> [DESCRIPTION OF THE TASK]: Express each line of the entries, from the line containing "Return results in" through the last line, as one string in a JSON list, omitting blank lines. Include both the starting line and the final line.

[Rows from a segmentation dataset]
--- --- ---
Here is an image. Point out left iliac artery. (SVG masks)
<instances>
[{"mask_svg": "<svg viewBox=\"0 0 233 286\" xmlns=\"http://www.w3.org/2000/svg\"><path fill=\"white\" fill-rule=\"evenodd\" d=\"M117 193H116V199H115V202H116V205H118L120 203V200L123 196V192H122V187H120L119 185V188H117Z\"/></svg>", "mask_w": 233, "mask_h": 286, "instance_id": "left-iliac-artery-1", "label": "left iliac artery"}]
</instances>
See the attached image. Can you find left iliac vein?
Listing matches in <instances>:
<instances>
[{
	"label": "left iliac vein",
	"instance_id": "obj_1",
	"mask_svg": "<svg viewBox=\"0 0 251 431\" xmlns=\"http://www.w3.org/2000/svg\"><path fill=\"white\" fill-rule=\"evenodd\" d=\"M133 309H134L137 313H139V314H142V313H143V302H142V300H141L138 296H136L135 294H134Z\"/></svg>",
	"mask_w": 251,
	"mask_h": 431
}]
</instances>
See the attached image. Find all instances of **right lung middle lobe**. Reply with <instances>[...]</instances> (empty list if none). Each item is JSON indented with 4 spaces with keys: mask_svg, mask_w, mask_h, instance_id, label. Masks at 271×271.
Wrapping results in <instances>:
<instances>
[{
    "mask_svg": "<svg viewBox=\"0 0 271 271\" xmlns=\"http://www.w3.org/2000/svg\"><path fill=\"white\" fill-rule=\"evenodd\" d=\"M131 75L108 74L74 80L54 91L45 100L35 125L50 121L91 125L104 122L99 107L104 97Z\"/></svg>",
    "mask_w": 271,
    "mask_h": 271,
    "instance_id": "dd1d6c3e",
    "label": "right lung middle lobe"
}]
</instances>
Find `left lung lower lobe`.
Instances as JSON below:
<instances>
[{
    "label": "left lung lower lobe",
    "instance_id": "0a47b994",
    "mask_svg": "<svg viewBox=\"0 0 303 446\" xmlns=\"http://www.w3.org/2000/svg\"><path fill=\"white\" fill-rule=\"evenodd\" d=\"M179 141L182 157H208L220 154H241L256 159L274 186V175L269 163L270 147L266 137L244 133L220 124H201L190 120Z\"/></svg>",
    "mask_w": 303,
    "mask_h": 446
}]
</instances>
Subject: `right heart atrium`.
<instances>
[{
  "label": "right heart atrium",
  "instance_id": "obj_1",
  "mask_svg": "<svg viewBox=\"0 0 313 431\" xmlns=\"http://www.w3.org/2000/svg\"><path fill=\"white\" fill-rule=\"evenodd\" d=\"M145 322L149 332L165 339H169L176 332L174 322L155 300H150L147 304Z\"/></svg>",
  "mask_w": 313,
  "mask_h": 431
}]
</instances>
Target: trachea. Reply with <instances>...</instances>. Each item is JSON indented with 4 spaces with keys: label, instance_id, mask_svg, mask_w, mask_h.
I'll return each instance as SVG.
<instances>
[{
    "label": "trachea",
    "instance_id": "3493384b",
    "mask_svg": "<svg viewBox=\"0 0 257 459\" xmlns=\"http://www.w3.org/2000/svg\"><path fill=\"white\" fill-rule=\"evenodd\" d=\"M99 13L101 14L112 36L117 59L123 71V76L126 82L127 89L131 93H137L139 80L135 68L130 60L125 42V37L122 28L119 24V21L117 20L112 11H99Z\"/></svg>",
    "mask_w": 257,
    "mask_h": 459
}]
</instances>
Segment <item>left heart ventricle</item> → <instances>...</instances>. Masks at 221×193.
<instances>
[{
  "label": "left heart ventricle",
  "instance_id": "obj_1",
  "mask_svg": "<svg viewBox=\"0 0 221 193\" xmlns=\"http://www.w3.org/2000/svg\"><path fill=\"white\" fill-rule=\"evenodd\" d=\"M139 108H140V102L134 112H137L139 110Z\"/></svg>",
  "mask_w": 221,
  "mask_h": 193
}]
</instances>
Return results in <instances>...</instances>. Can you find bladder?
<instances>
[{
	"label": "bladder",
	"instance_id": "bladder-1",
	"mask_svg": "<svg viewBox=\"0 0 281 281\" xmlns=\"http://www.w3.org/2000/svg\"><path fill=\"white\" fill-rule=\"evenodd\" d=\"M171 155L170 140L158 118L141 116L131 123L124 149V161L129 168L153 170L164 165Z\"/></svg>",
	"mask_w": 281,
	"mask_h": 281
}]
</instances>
--- --- ---
> [EXERCISE ANSWER]:
[
  "Return results in <instances>...</instances>. Can you find bladder?",
  "<instances>",
  "[{",
  "\t\"label\": \"bladder\",",
  "\t\"instance_id\": \"bladder-1\",",
  "\t\"mask_svg\": \"<svg viewBox=\\\"0 0 281 281\\\" xmlns=\\\"http://www.w3.org/2000/svg\\\"><path fill=\\\"white\\\" fill-rule=\\\"evenodd\\\" d=\\\"M171 155L170 140L158 118L141 116L131 123L124 149V161L129 168L153 170L164 165Z\\\"/></svg>\",",
  "\t\"mask_w\": 281,",
  "\t\"mask_h\": 281",
  "}]",
  "</instances>"
]